--- Selected text ---
In Situ Heart Isolation Featuring Closed Loop Recirculation: The Gold Standard for Optimum Cardiac Gene Transfer?
Received Date: Sep 19, 2017 / Accepted Date: Sep 29, 2017 / Published Date: Oct 06, 2017
The concept of delivering nucleic material encoding a therapeutic gene to the heart has arduously moved from hypothesis to a variety of high potential clinical applications. Despite the promise however, the results achieved have yet to be realized due to several problems that persist in the clinic. One of these identified problems is the need for an efficient delivery method which facilitates complete cardiotropism and minimizes collateral effects. Additional parameters impacting gene delivery that most need to be improved have been identified as follows: (1) Increasing the contact time of vector in coronary circulation permitting transfer, (2) Sustained intravascular flow rate and perfusion pressure to facilitate proper kinetics, (3) Modulation of cellular permeability to increase uptake efficiency, and once in the cells (4) Enhancing transcription and translation within the transfected cardiac cells, and (5) Obtaining the global gene distribution for maximum efficacy. Recently it was hypothesized that use of cardiopulmonary bypass may facilitate cardiac-selective gene transfer and permit vector delivery in the arrested heart in isolated “closed loop” recirculating model. This system was named molecular cardiac surgery with recirculating delivery (MCARD). The key components of this approach include: isolation of the heart from systemic organs, multiple pass recirculation of vector through the coronary vasculature, and removing the residual vector from the coronary circulation to minimize collateral expression. These attributes unique to a surgical approach such as MCARD can effectively increase vector transduction efficiency in coronary vasculature.
--- Material provided ---
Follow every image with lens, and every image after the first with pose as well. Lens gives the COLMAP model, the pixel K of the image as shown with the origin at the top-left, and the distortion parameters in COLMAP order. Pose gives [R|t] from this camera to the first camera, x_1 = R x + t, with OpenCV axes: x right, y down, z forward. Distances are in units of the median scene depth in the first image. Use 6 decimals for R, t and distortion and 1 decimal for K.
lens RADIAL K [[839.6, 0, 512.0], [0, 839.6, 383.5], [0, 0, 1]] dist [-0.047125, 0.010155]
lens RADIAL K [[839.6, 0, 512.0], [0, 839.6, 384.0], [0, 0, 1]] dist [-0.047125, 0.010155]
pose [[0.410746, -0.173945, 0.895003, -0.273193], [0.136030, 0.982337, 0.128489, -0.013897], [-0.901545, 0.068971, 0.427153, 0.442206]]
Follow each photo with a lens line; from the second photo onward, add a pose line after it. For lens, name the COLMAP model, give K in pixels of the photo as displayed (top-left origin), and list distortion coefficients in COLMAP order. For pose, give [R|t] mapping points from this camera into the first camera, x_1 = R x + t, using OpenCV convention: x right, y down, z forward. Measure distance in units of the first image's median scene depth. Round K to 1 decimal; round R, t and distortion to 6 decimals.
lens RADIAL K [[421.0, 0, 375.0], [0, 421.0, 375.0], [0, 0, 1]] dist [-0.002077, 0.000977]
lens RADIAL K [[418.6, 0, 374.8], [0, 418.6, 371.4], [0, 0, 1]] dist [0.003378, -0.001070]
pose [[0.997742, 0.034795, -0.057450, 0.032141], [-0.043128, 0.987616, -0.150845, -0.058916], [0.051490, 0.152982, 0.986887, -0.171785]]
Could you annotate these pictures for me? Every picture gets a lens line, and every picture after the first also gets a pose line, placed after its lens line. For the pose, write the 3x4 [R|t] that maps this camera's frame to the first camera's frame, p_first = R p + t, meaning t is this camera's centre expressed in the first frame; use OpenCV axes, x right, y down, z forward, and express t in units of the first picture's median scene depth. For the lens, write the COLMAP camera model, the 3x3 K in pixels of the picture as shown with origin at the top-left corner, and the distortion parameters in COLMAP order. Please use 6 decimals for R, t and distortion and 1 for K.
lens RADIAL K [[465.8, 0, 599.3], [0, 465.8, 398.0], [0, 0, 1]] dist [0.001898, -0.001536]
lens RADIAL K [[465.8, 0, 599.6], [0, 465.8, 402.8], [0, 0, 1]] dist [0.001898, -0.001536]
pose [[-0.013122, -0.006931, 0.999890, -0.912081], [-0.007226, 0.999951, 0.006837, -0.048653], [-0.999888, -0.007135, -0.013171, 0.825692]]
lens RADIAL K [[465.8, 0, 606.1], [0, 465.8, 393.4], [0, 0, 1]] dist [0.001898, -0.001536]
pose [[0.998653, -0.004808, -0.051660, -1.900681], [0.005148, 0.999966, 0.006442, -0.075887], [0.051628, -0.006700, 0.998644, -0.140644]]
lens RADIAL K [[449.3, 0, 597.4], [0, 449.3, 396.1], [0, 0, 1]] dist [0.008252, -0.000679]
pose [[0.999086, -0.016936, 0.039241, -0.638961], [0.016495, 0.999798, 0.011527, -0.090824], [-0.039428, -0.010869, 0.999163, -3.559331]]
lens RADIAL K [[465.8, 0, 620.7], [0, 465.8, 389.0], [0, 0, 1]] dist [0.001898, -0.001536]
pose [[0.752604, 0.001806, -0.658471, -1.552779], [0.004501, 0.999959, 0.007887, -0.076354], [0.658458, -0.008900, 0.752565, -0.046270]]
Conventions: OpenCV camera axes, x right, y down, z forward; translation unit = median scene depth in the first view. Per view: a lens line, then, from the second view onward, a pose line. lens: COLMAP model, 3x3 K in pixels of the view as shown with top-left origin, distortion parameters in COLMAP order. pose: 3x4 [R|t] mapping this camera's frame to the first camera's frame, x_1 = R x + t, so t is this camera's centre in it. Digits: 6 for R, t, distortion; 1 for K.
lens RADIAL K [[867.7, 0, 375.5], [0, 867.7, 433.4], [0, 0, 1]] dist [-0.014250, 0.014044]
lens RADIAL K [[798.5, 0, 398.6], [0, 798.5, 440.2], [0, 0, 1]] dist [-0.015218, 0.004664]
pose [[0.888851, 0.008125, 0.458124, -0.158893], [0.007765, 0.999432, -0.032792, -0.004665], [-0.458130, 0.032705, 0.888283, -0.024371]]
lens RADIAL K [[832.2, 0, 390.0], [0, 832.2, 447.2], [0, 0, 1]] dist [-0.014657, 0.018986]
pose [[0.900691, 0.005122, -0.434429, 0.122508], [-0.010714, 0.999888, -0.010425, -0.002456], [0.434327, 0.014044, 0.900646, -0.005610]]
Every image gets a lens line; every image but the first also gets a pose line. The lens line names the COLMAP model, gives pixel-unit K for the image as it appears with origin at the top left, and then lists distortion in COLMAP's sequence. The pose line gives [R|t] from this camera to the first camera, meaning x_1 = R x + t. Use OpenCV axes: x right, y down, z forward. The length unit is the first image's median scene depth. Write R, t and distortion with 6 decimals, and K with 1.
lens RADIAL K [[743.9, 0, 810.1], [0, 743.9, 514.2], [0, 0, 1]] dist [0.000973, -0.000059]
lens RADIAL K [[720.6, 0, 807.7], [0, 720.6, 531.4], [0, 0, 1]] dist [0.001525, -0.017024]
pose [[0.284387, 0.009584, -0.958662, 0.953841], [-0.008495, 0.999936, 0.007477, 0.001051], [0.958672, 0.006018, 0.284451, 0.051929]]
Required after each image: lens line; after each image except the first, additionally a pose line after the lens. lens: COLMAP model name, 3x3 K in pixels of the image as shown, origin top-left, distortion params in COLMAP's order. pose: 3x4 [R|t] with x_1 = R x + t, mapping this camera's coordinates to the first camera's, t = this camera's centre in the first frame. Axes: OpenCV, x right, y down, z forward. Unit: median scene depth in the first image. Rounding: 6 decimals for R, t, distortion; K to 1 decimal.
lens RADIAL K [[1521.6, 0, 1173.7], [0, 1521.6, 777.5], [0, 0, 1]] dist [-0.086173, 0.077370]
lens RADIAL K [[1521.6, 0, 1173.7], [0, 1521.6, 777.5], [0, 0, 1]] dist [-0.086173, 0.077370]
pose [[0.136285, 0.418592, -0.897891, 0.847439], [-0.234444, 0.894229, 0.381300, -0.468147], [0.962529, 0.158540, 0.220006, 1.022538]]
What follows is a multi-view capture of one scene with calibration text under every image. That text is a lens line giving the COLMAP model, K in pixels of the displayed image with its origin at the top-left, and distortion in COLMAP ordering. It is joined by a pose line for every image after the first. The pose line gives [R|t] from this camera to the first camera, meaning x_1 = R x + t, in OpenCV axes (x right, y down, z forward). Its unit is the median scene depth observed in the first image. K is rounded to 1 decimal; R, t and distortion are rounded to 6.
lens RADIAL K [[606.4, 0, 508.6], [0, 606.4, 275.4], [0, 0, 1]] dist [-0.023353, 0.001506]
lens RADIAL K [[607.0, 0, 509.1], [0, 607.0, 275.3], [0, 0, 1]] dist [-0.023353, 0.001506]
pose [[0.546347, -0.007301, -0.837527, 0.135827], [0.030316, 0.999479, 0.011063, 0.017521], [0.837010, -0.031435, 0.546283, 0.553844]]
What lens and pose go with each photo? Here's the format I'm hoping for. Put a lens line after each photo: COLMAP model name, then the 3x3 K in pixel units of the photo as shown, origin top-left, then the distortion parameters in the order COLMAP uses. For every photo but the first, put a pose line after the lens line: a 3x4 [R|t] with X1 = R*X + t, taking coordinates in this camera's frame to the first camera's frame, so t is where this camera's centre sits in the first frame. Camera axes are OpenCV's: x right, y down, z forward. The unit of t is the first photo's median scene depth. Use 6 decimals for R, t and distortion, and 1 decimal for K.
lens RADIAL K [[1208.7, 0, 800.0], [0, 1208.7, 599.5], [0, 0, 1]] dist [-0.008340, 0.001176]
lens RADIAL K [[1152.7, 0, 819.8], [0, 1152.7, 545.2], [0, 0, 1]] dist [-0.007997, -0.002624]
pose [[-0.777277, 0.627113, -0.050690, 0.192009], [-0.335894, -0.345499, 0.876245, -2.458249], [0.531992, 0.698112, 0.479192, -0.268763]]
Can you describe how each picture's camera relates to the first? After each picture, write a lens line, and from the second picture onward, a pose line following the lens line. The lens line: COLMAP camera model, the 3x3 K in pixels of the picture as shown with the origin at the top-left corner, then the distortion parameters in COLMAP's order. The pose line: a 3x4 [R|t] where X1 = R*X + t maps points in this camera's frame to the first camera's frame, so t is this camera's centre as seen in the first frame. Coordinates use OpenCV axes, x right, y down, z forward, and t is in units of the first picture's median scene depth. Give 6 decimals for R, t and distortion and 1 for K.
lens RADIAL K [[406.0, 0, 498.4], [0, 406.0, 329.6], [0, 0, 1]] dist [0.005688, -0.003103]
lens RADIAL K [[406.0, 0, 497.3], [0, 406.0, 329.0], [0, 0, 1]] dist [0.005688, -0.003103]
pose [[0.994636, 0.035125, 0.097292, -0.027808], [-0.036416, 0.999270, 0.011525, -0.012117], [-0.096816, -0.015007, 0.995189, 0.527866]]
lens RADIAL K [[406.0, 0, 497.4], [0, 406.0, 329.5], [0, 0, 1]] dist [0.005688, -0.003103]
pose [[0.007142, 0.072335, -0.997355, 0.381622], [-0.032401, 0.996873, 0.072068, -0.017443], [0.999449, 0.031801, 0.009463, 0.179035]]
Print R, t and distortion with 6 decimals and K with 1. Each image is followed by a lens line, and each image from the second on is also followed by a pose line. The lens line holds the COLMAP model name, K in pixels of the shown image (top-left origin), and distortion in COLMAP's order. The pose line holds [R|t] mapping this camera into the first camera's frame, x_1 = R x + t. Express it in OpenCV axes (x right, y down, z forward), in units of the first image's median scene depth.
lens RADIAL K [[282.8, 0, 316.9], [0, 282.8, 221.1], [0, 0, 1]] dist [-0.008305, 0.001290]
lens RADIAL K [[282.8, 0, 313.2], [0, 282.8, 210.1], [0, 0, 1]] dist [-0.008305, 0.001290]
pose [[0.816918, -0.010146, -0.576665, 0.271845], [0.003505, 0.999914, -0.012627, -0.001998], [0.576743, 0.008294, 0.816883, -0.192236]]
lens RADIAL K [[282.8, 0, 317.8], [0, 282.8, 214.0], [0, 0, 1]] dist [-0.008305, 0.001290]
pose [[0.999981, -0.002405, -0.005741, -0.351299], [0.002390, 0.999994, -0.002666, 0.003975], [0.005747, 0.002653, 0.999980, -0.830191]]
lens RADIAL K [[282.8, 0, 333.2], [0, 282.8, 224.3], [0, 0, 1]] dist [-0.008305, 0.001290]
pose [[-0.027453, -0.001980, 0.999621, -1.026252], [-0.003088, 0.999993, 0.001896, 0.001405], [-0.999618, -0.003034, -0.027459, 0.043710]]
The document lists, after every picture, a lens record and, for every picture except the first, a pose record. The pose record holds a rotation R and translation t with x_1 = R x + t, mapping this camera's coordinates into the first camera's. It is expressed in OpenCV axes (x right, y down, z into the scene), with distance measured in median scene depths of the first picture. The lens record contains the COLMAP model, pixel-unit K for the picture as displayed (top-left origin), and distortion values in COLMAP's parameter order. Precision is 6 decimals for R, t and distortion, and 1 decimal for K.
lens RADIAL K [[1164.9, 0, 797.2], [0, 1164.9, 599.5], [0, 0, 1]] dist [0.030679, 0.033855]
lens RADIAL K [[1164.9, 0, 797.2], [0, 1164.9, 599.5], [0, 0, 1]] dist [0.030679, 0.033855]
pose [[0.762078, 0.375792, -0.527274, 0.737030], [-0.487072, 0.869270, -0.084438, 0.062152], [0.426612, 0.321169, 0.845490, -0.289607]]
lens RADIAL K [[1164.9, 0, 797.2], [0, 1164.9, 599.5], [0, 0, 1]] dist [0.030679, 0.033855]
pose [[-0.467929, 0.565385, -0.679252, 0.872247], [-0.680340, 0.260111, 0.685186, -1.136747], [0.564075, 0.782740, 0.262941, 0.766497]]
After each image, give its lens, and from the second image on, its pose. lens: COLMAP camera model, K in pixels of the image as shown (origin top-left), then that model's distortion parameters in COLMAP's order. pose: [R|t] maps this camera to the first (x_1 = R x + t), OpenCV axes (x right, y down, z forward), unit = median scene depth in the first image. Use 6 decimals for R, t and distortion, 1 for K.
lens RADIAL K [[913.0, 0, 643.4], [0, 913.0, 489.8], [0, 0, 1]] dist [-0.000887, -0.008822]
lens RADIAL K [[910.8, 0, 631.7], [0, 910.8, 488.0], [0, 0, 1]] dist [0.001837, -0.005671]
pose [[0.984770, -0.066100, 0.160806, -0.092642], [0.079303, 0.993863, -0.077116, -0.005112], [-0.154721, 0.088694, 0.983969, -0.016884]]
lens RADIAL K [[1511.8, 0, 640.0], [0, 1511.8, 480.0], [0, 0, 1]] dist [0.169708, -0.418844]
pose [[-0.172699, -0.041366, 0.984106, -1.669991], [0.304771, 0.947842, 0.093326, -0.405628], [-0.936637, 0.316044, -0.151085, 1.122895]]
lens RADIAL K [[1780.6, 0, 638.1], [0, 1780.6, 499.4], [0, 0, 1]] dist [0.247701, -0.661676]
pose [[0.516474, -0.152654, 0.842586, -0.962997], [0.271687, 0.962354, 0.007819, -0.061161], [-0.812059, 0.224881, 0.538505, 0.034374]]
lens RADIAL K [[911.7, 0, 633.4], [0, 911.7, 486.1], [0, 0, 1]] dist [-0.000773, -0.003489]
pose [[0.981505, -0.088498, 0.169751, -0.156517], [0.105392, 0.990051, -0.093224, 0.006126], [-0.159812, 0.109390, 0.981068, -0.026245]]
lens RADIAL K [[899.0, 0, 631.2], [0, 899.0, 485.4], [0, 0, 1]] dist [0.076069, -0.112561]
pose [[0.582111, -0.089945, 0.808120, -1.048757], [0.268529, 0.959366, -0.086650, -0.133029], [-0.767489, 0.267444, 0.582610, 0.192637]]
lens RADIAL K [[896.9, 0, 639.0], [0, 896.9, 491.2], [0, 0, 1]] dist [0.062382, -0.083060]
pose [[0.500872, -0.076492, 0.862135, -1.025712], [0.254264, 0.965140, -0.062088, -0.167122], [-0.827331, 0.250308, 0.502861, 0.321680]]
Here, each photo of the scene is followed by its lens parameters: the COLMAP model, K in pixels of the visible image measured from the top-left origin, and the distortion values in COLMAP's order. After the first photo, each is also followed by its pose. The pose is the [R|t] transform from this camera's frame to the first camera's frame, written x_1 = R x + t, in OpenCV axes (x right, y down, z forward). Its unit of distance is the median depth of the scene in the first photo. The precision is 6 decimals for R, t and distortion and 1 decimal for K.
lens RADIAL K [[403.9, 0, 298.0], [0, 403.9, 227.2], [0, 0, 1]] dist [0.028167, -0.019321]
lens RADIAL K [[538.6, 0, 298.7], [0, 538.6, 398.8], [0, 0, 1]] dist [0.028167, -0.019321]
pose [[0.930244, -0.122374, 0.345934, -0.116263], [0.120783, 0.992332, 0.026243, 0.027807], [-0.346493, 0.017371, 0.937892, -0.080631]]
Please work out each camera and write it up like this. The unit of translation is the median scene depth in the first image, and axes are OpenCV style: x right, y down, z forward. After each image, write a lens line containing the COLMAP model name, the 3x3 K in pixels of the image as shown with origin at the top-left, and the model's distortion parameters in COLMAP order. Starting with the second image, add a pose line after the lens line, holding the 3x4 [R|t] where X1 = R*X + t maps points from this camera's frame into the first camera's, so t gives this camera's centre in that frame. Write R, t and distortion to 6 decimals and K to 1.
---
- Questions on the material
A. From the cardiac gene transfer text, list the five parameters that it says most need to be improved for gene delivery.
B. In the cardiac gene transfer text, what name was given to the closed-loop recirculating delivery system?
C. Go on with the cardiac gene transfer text from its last sentence.
Leave the material aside; it plays no part here.

- Answers
A.
1. Increasing the contact time of vector in coronary circulation permitting transfer
2. Sustained intravascular flow rate and perfusion pressure to facilitate proper kinetics
3. Modulation of cellular permeability to increase uptake efficiency
4. Enhancing transcription and translation within the transfected cardiac cells
5. Obtaining the global gene distribution for maximum efficacy

B. It was named molecular cardiac surgery with recirculating delivery (MCARD).

C.
Keywords: Gene therapy; Molecular cardiac surgery with recirculating delivery; Cardiac isolation
Delivery Concepts For Successful Myocardial Gene Therapy
In the previous 25 years, there has been a substantial increase in the understanding of the aims of gene therapy, development of transgenic models of various diseases and synthetically packaging nucleic material in a variety of biologic therapeutics. Recently in parallel with clinical development, there have been numerous organized efforts to improve gene delivery techniques specifically tailored for cardiovascular gene therapies. Three major conclusions from previously published data are as follows: (1) Even the best engineered vectors such as those containing cardiac-specific promoter cannot limit the delivery of viral capsids to collateral organs or non-target tissue in the heart, (2) The route of administration of gene transfer is equally or more important than the vector or promoter system in larger species, and (3) Optimal gene transfer can be defined in terms of transfer ratio to the target organ versus inadvertent collateral transfer to evaluate efficiency. Thus, as additional cardiac gene therapies have moved into clinical trials, the drug delivery aspects specific to gene therapies have thrived opening and entirely new device field.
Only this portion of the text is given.